¡Ya siéntese, señor! Verástegui llama a boicotear a Bad Bunny en el Super Bowl
Mientras millones esperan ver a Bad Bunny encender el escenario del medio tiempo en el Super Bowl, Eduardo Verástegui, exactor y político ultraconservador, lanzó un llamado en redes para apagar la televisión en cuanto el “Conejo Malo” aparezca.
Fiel a su estilo, el también partidario de Donald Trump comparó al puertorriqueño con un arma peligrosa: “Bad Bunny se ha convertido en un arma de destrucción tóxica masiva, disfrazada de espectáculo”.
Cuestiona inteligencia del público
Con tono moralista, Verástegui cuestionó el enfoque del evento: “No entiendo por qué, si las verdaderas estrellas del Super Bowl son los jugadores, ellos no tienen voz ni voto sobre lo que ocurre en el show de medio tiempo”.

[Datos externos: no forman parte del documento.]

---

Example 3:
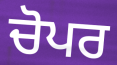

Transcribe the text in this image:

ਚੋਪਰ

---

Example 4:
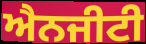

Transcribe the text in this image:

ਐਨਜੀਟੀ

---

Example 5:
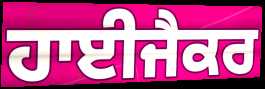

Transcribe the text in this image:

ਹਾਈਜੈਕਰ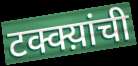
टक्क्य़ांचीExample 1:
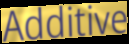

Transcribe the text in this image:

Additive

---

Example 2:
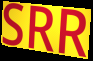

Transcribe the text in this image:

SRR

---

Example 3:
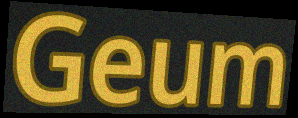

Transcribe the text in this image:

Geum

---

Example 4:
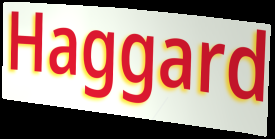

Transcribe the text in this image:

Haggard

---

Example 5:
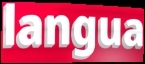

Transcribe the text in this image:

languaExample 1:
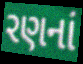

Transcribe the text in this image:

રણનાં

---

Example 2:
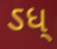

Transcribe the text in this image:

ઽધ્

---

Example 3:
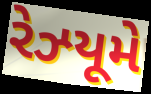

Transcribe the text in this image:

રેઝ્યૂમે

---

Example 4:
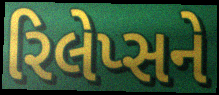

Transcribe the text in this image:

રિલેપ્સને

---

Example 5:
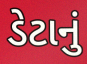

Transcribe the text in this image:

ડેટાનું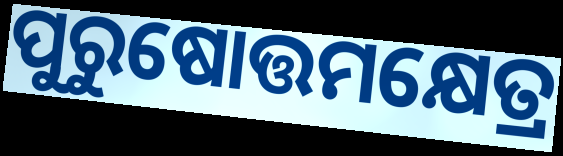
ପୁରୁଷୋତ୍ତମକ୍ଷେତ୍ର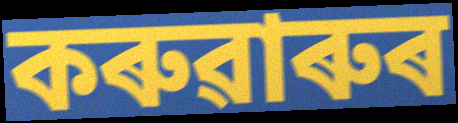
কৰুৱাৰুৰ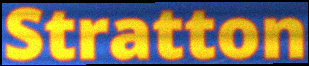
StrattonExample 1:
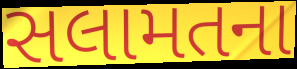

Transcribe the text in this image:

સલામતના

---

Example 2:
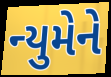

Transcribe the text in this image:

ન્યુમેને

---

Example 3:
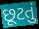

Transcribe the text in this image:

છૂટતું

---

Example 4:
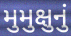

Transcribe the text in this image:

મુમુક્ષુનું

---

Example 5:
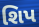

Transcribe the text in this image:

શિપ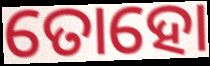
ତୋହୋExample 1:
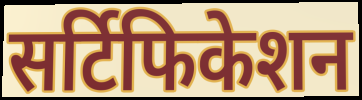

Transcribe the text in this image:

सर्टिफिकेशन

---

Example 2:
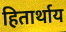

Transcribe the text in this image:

हितार्थाय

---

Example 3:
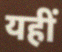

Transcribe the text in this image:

यहीं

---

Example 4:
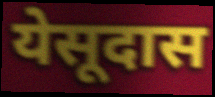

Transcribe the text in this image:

येसूदास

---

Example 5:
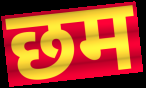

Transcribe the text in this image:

छमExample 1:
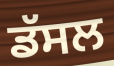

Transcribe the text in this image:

ਡੱਸਲ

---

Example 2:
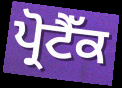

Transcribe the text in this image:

ਪ੍ਰੋਟੈੱਕ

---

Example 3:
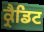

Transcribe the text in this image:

ਕ੍ਰੈਡਿਟ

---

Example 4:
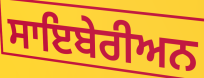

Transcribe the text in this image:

ਸਾਇਬੇਰੀਅਨ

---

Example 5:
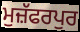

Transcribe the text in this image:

ਮੁਜ਼ੱਫਰਪੁਰ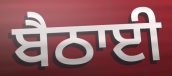
ਬੈਠਾਈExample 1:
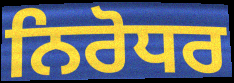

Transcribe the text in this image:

ਨਿਰੋਧਰ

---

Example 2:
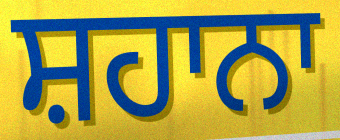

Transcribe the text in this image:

ਸ਼ਹਾਨਾ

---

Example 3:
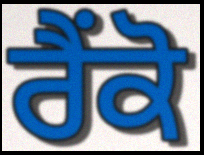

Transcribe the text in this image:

ਰੈਂਕੋ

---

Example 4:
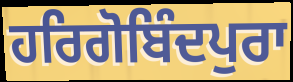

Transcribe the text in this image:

ਹਰਿਗੋਬਿੰਦਪੁਰਾ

“El espectáculo existe gracias a su esfuerzo, a su disciplina y a su talento. Ellos son quienes ponen el cuerpo, asumen el riesgo y sostienen el trabajo durante toda la temporada”.
Y siguió: “El show es de ellos. No de las modas culturales, no de agendas ajenas al deporte, ni de agendas progres”.
Bad Bunny es tóxico, afirma Verástegui
El exactor no sólo criticó la presencia del reguetonero, sino el rumbo del espectáculo: “Si el medio tiempo se ha convertido en un espacio woke que muchos jugadores, familias y aficionados no comparten, deberían tener el derecho de decirlo y de influir en lo que ahí se presenta”.
“El Super Bowl debería unir, no imponer. Celebrar el mérito deportivo, no eclipsarlo. Respetar a quienes hacen posible el evento, no usarlos como pretexto”.
A modo de ejemplo, señaló que Bad Bunny es más popular que los mismos equipos: “Hoy muchos saben que el conejito malo hará sus travesuras en el medio tiempo, pero pocos saben qué equipos llegan a la final y menos aún conocen el nombre de los jugadores o de los entrenadores. Eso dice mucho”.
Finalmente, lanzó su propuesta: “Los invito a que apaguen la televisión durante el medio tiempo y aprovechen ese momento para rezar por la conversión del mundo y por la conversión nuestra de todos los días”.
Lo que sí logró Verástegui fue prender las redes… aunque no como él esperaba.